My friends, good evening. The electorate has had its say, and I respect its democratic verdict. From this podium I would like to convey my appreciation to the thousands of citizens who gave me their vote.
A short time ago I phoned MK [MP] Ariel Sharon and congratulated him on his election. There is no need to boo.
I promised Ariel Sharon that upon the establishment of the new government headed by him and its acceptance by the Knesset, power would be handed over in an orderly and honourable fashion in accordance with the law, as is customary in a free and normal democratic regime.
My friends, we lost the battle but we will win the war. Acceptance of the voter's verdict has not undermined our confidence in the justice of our path.
Path of truth
The path we trod is the path of truth, the one and only one. It is the path that will ultimately lead the state of Israel to peace and security, through the strength to decide to separate from our Palestinian neighbours and set up a border between us and them.
This path of truth calls for courage and it demands sacrifices and the willingness to pay a heart-rending price, and perhaps not all the public is yet ready for the painful truth to which we exposed it.

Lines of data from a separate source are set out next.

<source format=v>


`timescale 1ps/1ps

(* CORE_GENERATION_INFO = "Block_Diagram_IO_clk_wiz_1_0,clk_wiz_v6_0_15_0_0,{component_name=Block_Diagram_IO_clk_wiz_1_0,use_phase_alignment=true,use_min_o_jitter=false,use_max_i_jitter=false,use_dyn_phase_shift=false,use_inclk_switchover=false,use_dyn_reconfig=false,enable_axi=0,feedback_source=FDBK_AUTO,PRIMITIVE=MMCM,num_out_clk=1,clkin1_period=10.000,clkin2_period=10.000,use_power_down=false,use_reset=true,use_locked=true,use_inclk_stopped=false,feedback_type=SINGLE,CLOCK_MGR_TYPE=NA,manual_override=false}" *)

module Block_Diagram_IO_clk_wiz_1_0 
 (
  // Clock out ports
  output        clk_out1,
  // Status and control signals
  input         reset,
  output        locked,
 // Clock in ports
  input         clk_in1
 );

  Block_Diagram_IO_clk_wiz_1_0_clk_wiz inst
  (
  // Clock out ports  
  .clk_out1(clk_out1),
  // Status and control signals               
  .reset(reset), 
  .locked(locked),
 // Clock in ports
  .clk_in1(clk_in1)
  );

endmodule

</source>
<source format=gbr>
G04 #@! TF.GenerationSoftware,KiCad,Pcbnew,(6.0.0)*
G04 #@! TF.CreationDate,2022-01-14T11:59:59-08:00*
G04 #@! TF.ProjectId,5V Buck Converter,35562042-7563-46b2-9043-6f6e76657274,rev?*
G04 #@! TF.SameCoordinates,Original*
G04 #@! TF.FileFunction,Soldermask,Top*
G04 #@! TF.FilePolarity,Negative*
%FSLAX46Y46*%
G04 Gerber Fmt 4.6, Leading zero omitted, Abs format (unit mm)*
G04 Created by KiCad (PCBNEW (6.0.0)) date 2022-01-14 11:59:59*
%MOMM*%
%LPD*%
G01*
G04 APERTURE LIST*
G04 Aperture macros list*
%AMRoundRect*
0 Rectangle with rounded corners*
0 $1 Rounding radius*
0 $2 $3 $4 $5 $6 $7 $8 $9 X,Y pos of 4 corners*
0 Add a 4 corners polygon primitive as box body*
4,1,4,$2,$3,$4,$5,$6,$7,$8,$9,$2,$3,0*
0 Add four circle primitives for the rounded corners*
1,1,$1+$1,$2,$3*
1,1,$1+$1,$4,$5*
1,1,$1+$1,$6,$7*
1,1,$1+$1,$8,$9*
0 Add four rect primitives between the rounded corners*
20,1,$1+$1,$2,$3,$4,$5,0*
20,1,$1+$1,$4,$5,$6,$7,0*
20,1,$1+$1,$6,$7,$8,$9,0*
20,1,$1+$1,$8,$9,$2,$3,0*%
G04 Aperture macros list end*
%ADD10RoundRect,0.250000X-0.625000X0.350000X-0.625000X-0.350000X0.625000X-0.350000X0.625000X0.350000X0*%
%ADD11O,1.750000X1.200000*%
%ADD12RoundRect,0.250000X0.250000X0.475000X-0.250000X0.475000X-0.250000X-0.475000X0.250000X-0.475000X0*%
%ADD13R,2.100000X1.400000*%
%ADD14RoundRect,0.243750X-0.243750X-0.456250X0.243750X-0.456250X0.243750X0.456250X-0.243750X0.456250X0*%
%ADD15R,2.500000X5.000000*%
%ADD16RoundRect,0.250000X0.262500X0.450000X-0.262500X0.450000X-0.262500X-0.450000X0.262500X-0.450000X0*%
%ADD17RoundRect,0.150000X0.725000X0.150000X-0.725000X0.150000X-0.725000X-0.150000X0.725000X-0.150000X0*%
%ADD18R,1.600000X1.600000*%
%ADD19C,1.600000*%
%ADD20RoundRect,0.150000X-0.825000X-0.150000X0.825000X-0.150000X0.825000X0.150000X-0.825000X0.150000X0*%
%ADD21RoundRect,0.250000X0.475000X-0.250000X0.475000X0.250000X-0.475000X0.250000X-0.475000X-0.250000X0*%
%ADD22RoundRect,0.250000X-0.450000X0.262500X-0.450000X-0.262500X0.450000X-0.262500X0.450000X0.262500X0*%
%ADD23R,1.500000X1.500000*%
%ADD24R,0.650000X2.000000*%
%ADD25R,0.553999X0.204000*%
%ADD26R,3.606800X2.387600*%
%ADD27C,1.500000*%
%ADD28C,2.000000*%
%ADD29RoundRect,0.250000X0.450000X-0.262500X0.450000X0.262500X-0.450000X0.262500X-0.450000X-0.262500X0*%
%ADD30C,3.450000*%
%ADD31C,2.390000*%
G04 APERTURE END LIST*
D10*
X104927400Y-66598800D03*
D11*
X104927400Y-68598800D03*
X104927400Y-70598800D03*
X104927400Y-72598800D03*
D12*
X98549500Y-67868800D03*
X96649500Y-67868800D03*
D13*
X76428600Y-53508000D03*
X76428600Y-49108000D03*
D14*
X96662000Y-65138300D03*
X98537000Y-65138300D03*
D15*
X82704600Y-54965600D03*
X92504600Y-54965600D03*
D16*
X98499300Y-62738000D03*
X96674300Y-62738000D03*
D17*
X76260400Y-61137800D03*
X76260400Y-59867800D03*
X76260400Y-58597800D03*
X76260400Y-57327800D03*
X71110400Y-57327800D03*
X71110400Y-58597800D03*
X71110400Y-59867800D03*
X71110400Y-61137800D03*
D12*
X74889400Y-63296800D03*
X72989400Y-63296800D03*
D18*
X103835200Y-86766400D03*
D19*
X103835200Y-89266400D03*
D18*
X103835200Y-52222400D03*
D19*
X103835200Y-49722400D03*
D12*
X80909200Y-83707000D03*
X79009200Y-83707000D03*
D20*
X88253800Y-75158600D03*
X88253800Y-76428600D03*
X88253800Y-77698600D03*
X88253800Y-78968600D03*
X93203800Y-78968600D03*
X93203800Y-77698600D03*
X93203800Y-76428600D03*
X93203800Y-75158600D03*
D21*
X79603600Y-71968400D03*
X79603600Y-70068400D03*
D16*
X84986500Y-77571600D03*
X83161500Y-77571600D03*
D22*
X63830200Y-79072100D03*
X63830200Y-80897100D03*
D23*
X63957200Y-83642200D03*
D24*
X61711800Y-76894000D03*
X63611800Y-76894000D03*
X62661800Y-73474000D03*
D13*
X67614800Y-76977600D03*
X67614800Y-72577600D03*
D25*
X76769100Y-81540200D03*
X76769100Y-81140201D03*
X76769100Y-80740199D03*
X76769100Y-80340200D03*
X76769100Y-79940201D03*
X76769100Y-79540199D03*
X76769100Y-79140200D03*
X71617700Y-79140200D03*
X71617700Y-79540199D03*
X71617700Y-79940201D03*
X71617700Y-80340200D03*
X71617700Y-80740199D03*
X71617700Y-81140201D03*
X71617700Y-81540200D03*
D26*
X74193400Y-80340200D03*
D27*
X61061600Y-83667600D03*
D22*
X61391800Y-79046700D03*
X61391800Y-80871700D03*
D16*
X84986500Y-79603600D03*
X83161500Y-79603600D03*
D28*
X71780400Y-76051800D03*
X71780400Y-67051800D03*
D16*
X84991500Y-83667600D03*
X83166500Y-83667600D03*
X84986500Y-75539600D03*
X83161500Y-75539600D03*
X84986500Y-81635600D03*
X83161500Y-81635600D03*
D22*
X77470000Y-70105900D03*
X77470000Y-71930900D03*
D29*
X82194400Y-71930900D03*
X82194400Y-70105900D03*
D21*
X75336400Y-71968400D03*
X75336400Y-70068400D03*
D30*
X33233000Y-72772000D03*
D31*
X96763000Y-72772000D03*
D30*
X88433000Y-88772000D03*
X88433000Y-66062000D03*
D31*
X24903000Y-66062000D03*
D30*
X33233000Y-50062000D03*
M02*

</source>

On the other side as well, on the Palestinian side, maturity and the ability to make decisions have not yet been found to deal with the truth that is also painful to them. Violence was a bad and futile outlet.

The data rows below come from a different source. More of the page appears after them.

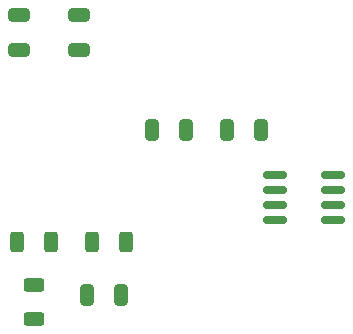
<source format=gbr>
%TF.GenerationSoftware,KiCad,Pcbnew,(6.0.1-0)*%
%TF.CreationDate,2023-07-04T07:10:59-04:00*%
%TF.ProjectId,Active Twin T,41637469-7665-4205-9477-696e20542e6b,rev?*%
%TF.SameCoordinates,Original*%
%TF.FileFunction,Paste,Top*%
%TF.FilePolarity,Positive*%
%FSLAX46Y46*%
G04 Gerber Fmt 4.6, Leading zero omitted, Abs format (unit mm)*
G04 Created by KiCad (PCBNEW (6.0.1-0)) date 2023-07-04 07:10:59*
%MOMM*%
%LPD*%
G01*
G04 APERTURE LIST*
G04 Aperture macros list*
%AMRoundRect*
0 Rectangle with rounded corners*
0 $1 Rounding radius*
0 $2 $3 $4 $5 $6 $7 $8 $9 X,Y pos of 4 corners*
0 Add a 4 corners polygon primitive as box body*
4,1,4,$2,$3,$4,$5,$6,$7,$8,$9,$2,$3,0*
0 Add four circle primitives for the rounded corners*
1,1,$1+$1,$2,$3*
1,1,$1+$1,$4,$5*
1,1,$1+$1,$6,$7*
1,1,$1+$1,$8,$9*
0 Add four rect primitives between the rounded corners*
20,1,$1+$1,$2,$3,$4,$5,0*
20,1,$1+$1,$4,$5,$6,$7,0*
20,1,$1+$1,$6,$7,$8,$9,0*
20,1,$1+$1,$8,$9,$2,$3,0*%
G04 Aperture macros list end*
%ADD10RoundRect,0.250000X-0.625000X0.312500X-0.625000X-0.312500X0.625000X-0.312500X0.625000X0.312500X0*%
%ADD11RoundRect,0.250000X-0.312500X-0.625000X0.312500X-0.625000X0.312500X0.625000X-0.312500X0.625000X0*%
%ADD12RoundRect,0.250000X0.312500X0.625000X-0.312500X0.625000X-0.312500X-0.625000X0.312500X-0.625000X0*%
%ADD13RoundRect,0.150000X-0.825000X-0.150000X0.825000X-0.150000X0.825000X0.150000X-0.825000X0.150000X0*%
%ADD14RoundRect,0.250000X0.325000X0.650000X-0.325000X0.650000X-0.325000X-0.650000X0.325000X-0.650000X0*%
%ADD15RoundRect,0.250000X-0.325000X-0.650000X0.325000X-0.650000X0.325000X0.650000X-0.325000X0.650000X0*%
%ADD16RoundRect,0.250000X0.650000X-0.325000X0.650000X0.325000X-0.650000X0.325000X-0.650000X-0.325000X0*%
G04 APERTURE END LIST*
D10*
%TO.C,R5*%
X123932000Y-134558500D03*
X123932000Y-131633500D03*
%TD*%
D11*
%TO.C,R4*%
X125394500Y-128016000D03*
X122469500Y-128016000D03*
%TD*%
D12*
%TO.C,R2*%
X128819500Y-128016000D03*
X131744500Y-128016000D03*
%TD*%
D13*
%TO.C,U1*%
X144317000Y-122301000D03*
X144317000Y-123571000D03*
X144317000Y-124841000D03*
X144317000Y-126111000D03*
X149267000Y-126111000D03*
X149267000Y-124841000D03*
X149267000Y-123571000D03*
X149267000Y-122301000D03*
%TD*%
D14*
%TO.C,C5*%
X131327000Y-132461000D03*
X128377000Y-132461000D03*
%TD*%
D15*
%TO.C,C4*%
X143187000Y-118491000D03*
X140237000Y-118491000D03*
%TD*%
%TO.C,C3*%
X136837000Y-118491000D03*
X133887000Y-118491000D03*
%TD*%
D16*
%TO.C,C2*%
X122662000Y-108761000D03*
X122662000Y-111711000D03*
%TD*%
%TO.C,C1*%
X127742000Y-111711000D03*
X127742000Y-108761000D03*
%TD*%
M02*

</source>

I bear the collective responsibility for the path taken by my government and its policy, and I am proud of both of them.
I am also responsible for this election campaign and its results, and although I regret the outcome I respect it. During our 18 months in government we did a lot to advance the state of Israel. We pulled the IDF [Israeli military] out of Lebanon.

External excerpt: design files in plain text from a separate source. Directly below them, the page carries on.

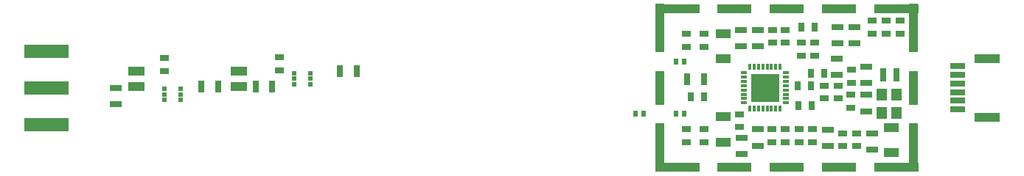
<source format=gbr>
%TF.GenerationSoftware,KiCad,Pcbnew,(5.1.6)-1*%
%TF.CreationDate,2022-03-29T15:59:44+02:00*%
%TF.ProjectId,MW_generator,4d575f67-656e-4657-9261-746f722e6b69,rev?*%
%TF.SameCoordinates,Original*%
%TF.FileFunction,Soldermask,Top*%
%TF.FilePolarity,Negative*%
%FSLAX46Y46*%
G04 Gerber Fmt 4.6, Leading zero omitted, Abs format (unit mm)*
G04 Created by KiCad (PCBNEW (5.1.6)-1) date 2022-03-29 15:59:44*
%MOMM*%
%LPD*%
G01*
G04 APERTURE LIST*
%ADD10R,0.600000X0.700000*%
%ADD11R,1.000000X0.700000*%
%ADD12R,2.900000X1.100000*%
%ADD13R,1.800000X0.700000*%
%ADD14R,1.200000X1.400000*%
%ADD15R,0.800000X1.400000*%
%ADD16R,0.700000X1.000000*%
%ADD17R,3.900000X1.100000*%
%ADD18R,5.100000X1.100000*%
%ADD19R,1.100000X3.900000*%
%ADD20R,1.100000X5.650000*%
%ADD21R,0.500000X0.500000*%
%ADD22R,1.880000X1.120000*%
%ADD23R,1.400000X0.800000*%
%ADD24R,0.700000X0.400000*%
%ADD25R,0.400000X0.700000*%
%ADD26R,3.200000X3.200000*%
%ADD27R,1.700000X1.000000*%
%ADD28R,0.800000X1.550000*%
%ADD29R,5.100000X1.624000*%
G04 APERTURE END LIST*
D10*
%TO.C,R11*%
X170100000Y-113000000D03*
X171100000Y-113000000D03*
%TD*%
%TO.C,L5*%
X174750000Y-113000000D03*
X175750000Y-113000000D03*
%TD*%
%TO.C,L4*%
X174750000Y-107000000D03*
X175750000Y-107000000D03*
%TD*%
D11*
%TO.C,L2*%
X178000000Y-105250000D03*
X178000000Y-103750000D03*
%TD*%
%TO.C,L3*%
X178000000Y-116250000D03*
X178000000Y-114750000D03*
%TD*%
D12*
%TO.C,J1*%
X210500000Y-106600000D03*
X210500000Y-113400000D03*
D13*
X207150000Y-112500000D03*
X207150000Y-111500000D03*
X207150000Y-110500000D03*
X207150000Y-109500000D03*
X207150000Y-108500000D03*
X207150000Y-107500000D03*
%TD*%
D14*
%TO.C,X1*%
X200075000Y-110800000D03*
X200075000Y-112900000D03*
X198425000Y-112900000D03*
X198425000Y-110800000D03*
%TD*%
D15*
%TO.C,C24*%
X178000000Y-109000000D03*
X176100000Y-109000000D03*
%TD*%
D16*
%TO.C,C23*%
X178000000Y-111000000D03*
X176500000Y-111000000D03*
%TD*%
D17*
%TO.C,J3*%
X193500000Y-119150000D03*
X181500000Y-119150000D03*
X193500000Y-100850000D03*
X181500000Y-100850000D03*
D18*
X200080000Y-100850000D03*
X200080000Y-119150000D03*
X174920000Y-119150000D03*
X174920000Y-100850000D03*
D17*
X187500000Y-100850000D03*
X187500000Y-119150000D03*
D19*
X202080000Y-110000000D03*
D20*
X202080000Y-116875000D03*
X202080000Y-103125000D03*
X172920000Y-116875000D03*
D19*
X172920000Y-110000000D03*
D20*
X172920000Y-103125000D03*
%TD*%
D11*
%TO.C,C32*%
X129200000Y-108000000D03*
X129200000Y-106500000D03*
%TD*%
%TO.C,C29*%
X116050000Y-108050000D03*
X116050000Y-106550000D03*
%TD*%
%TO.C,C27*%
X182050000Y-113050000D03*
X182050000Y-114550000D03*
%TD*%
%TO.C,C25*%
X176000000Y-116250000D03*
X176000000Y-114750000D03*
%TD*%
%TO.C,C22*%
X176000000Y-103750000D03*
X176000000Y-105250000D03*
%TD*%
%TO.C,C21*%
X187350000Y-103300000D03*
X187350000Y-104800000D03*
%TD*%
%TO.C,C19*%
X185850000Y-103300000D03*
X185850000Y-104800000D03*
%TD*%
%TO.C,C16*%
X187350000Y-116300000D03*
X187350000Y-114800000D03*
%TD*%
D16*
%TO.C,C14*%
X190275000Y-108350000D03*
X191775000Y-108350000D03*
%TD*%
D11*
%TO.C,C13*%
X194900000Y-107950000D03*
X194900000Y-109450000D03*
%TD*%
D16*
%TO.C,C10*%
X190250000Y-109750000D03*
X188750000Y-109750000D03*
%TD*%
D11*
%TO.C,C9*%
X193950000Y-116750000D03*
X193950000Y-115250000D03*
%TD*%
%TO.C,C6*%
X193400000Y-111250000D03*
X193400000Y-109750000D03*
%TD*%
%TO.C,C5*%
X195550000Y-116750000D03*
X195550000Y-115250000D03*
%TD*%
%TO.C,C3*%
X194875000Y-112300000D03*
X194875000Y-110800000D03*
%TD*%
%TO.C,C2*%
X185800000Y-116300000D03*
X185800000Y-114800000D03*
%TD*%
D21*
%TO.C,U3*%
X117875000Y-110100000D03*
X117875000Y-110750000D03*
X117875000Y-111400000D03*
X116025000Y-111400000D03*
X116025000Y-110750000D03*
X116025000Y-110100000D03*
%TD*%
%TO.C,U2*%
X132775000Y-108300000D03*
X132775000Y-108950000D03*
X132775000Y-109600000D03*
X130925000Y-109600000D03*
X130925000Y-108950000D03*
X130925000Y-108300000D03*
%TD*%
D22*
%TO.C,L6*%
X124550000Y-108050000D03*
X124550000Y-109850000D03*
%TD*%
%TO.C,L7*%
X112800000Y-108050000D03*
X112800000Y-109850000D03*
%TD*%
D23*
%TO.C,C33*%
X110400000Y-111900000D03*
X110400000Y-110000000D03*
%TD*%
D15*
%TO.C,C31*%
X122200000Y-109850000D03*
X120300000Y-109850000D03*
%TD*%
%TO.C,C30*%
X128400000Y-109850000D03*
X126500000Y-109850000D03*
%TD*%
%TO.C,C28*%
X138100000Y-108050000D03*
X136200000Y-108050000D03*
%TD*%
D24*
%TO.C,U1*%
X187400000Y-108250000D03*
X187400000Y-108750000D03*
X187400000Y-109250000D03*
X187400000Y-109750000D03*
X187400000Y-110250000D03*
X187400000Y-110750000D03*
X187400000Y-111250000D03*
X187400000Y-111750000D03*
D25*
X186750000Y-112400000D03*
X186250000Y-112400000D03*
X185750000Y-112400000D03*
X185250000Y-112400000D03*
X184750000Y-112400000D03*
X184250000Y-112400000D03*
X183750000Y-112400000D03*
X183250000Y-112400000D03*
D24*
X182600000Y-111750000D03*
X182600000Y-111250000D03*
X182600000Y-110750000D03*
X182600000Y-110250000D03*
X182600000Y-109750000D03*
X182600000Y-109250000D03*
X182600000Y-108750000D03*
X182600000Y-108250000D03*
D25*
X183250000Y-107600000D03*
X183750000Y-107600000D03*
X184250000Y-107600000D03*
X184750000Y-107600000D03*
X185250000Y-107600000D03*
X185750000Y-107600000D03*
X186250000Y-107600000D03*
X186750000Y-107600000D03*
D26*
X185000000Y-110000000D03*
%TD*%
D11*
%TO.C,R14*%
X197300000Y-102250000D03*
X197300000Y-103750000D03*
%TD*%
%TO.C,R13*%
X200500000Y-102250000D03*
X200500000Y-103750000D03*
%TD*%
%TO.C,R12*%
X198900000Y-102250000D03*
X198900000Y-103750000D03*
%TD*%
D27*
%TO.C,R10*%
X180200000Y-116250000D03*
X180200000Y-113350000D03*
%TD*%
%TO.C,R9*%
X180200000Y-103750000D03*
X180200000Y-106650000D03*
%TD*%
D16*
%TO.C,R8*%
X189200000Y-103000000D03*
X190700000Y-103000000D03*
%TD*%
D11*
%TO.C,R7*%
X190700000Y-106300000D03*
X190700000Y-104800000D03*
%TD*%
%TO.C,R6*%
X188900000Y-114800000D03*
X188900000Y-116300000D03*
%TD*%
%TO.C,R5*%
X190450000Y-116300000D03*
X190450000Y-114800000D03*
%TD*%
%TO.C,R4*%
X189150000Y-104800000D03*
X189150000Y-106300000D03*
%TD*%
%TO.C,R3*%
X191825000Y-111250000D03*
X191825000Y-109750000D03*
%TD*%
D27*
%TO.C,R2*%
X199475000Y-117500000D03*
X199475000Y-114600000D03*
%TD*%
D16*
%TO.C,R1*%
X190375000Y-112025000D03*
X188875000Y-112025000D03*
%TD*%
D28*
%TO.C,L1*%
X198575000Y-108525000D03*
X200075000Y-108525000D03*
%TD*%
D29*
%TO.C,J2*%
X102500000Y-114250000D03*
X102500000Y-105750000D03*
X102500000Y-110000000D03*
%TD*%
D23*
%TO.C,C26*%
X182325000Y-117650000D03*
X182325000Y-115750000D03*
%TD*%
%TO.C,C20*%
X195250000Y-103000000D03*
X195250000Y-104900000D03*
%TD*%
%TO.C,C18*%
X193300000Y-103000000D03*
X193300000Y-104900000D03*
%TD*%
%TO.C,C17*%
X184150000Y-103300000D03*
X184150000Y-105200000D03*
%TD*%
%TO.C,C15*%
X182250000Y-103300000D03*
X182250000Y-105200000D03*
%TD*%
%TO.C,C12*%
X193225000Y-106625000D03*
X193225000Y-108525000D03*
%TD*%
%TO.C,C11*%
X192250000Y-116750000D03*
X192250000Y-114850000D03*
%TD*%
%TO.C,C8*%
X196625000Y-107550000D03*
X196625000Y-109450000D03*
%TD*%
%TO.C,C7*%
X197275000Y-117150000D03*
X197275000Y-115250000D03*
%TD*%
%TO.C,C4*%
X184175000Y-116700000D03*
X184175000Y-114800000D03*
%TD*%
%TO.C,C1*%
X196625000Y-112700000D03*
X196625000Y-110800000D03*
%TD*%
M02*

</source>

We had the strength to decide to pull out of Lebanon and we had the strength to decide to pull the country out of a recession.
Veils of illusion
Second, we removed all the masks from the neighbour-partner-rival without ceding anything, amid willingness to discuss far-reaching issues which no other government had ever touched on in the past to ascertain once and for all whether an arrangement was achievable or not.
Not only did we remove the masks from our rivals, but also the veils of illusion from ourselves, on the right wing, about the nature of an arrangement with the Palestinians, which will ultimately be painful and smaller than our dreams.
We also removed the veils of illusion regarding the nature of the neighbour-partner-rival, and it turned out that the Palestinian partner was less than what we, on the left, had dreamed of.
Fourth, we prevented the possible historic tragedy of going into yet another bloody struggle with the Palestinians with a large part of our people not being sure that the other side was responsible for such a course.
We did all these things while displaying responsibility regarding the handling and use of force.
I repeat here that more than once I hear the claim that the violence we encounter today stems, as it were, from the concessions of the Barak government.
I tell you: the opposite is true. This violence stems from the fact that beside the willingness to discuss far-reaching ideas, we did not make concessions before it was clear with whom and what exactly we were discussing.
In the telephone conversation this evening, Prime Minister-designate Ariel Sharon proposed setting up a unity government.
If it will be possible to formulate a joint and realistic plan of action for a true promotion of the political process, a responsible security policy, mutually-acceptable economic, social, and civil principles, then participation in a unity government should not be ruled out.
If this is not possible, the Labour Party will be a fighting opposition and will struggle for its belief with all the parliamentary and democratic means to convince the people of the justice of its path and to replace the government that will be established in the coming weeks as soon as possible.
Following the formation of the new government, it is my intention to resign from the Knesset and from my position as Labour Party chairman; to remain a member of the Labour Party and its institutions, but to leave for some time diplomatic and political activity.
That is why I know that perhaps when the time comes, we will also return because our path is the only path; it is the path of truth and the truth is ultimately bound to triumph. Thank you very much.